● EXERCISE PROMPT: Reproduce the lines of the material from the one holding "collection date as typed: 18" through the final line, inclusive.
┌─ DATASET EXTRACT
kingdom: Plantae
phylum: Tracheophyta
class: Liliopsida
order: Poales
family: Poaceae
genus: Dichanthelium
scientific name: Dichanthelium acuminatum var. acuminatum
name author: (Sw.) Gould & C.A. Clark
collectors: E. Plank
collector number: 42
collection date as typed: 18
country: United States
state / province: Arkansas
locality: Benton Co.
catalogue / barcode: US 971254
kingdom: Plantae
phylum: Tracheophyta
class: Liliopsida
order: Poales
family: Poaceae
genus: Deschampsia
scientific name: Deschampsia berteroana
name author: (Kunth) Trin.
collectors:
└─
● ANSWER TO THIS TASK:
collection date as typed: 18
country: United States
state / province: Arkansas
locality: Benton Co.
catalogue / barcode: US 971254
kingdom: Plantae
phylum: Tracheophyta
class: Liliopsida
order: Poales
family: Poaceae
genus: Deschampsia
scientific name: Deschampsia berteroana
name author: (Kunth) Trin.
collectors:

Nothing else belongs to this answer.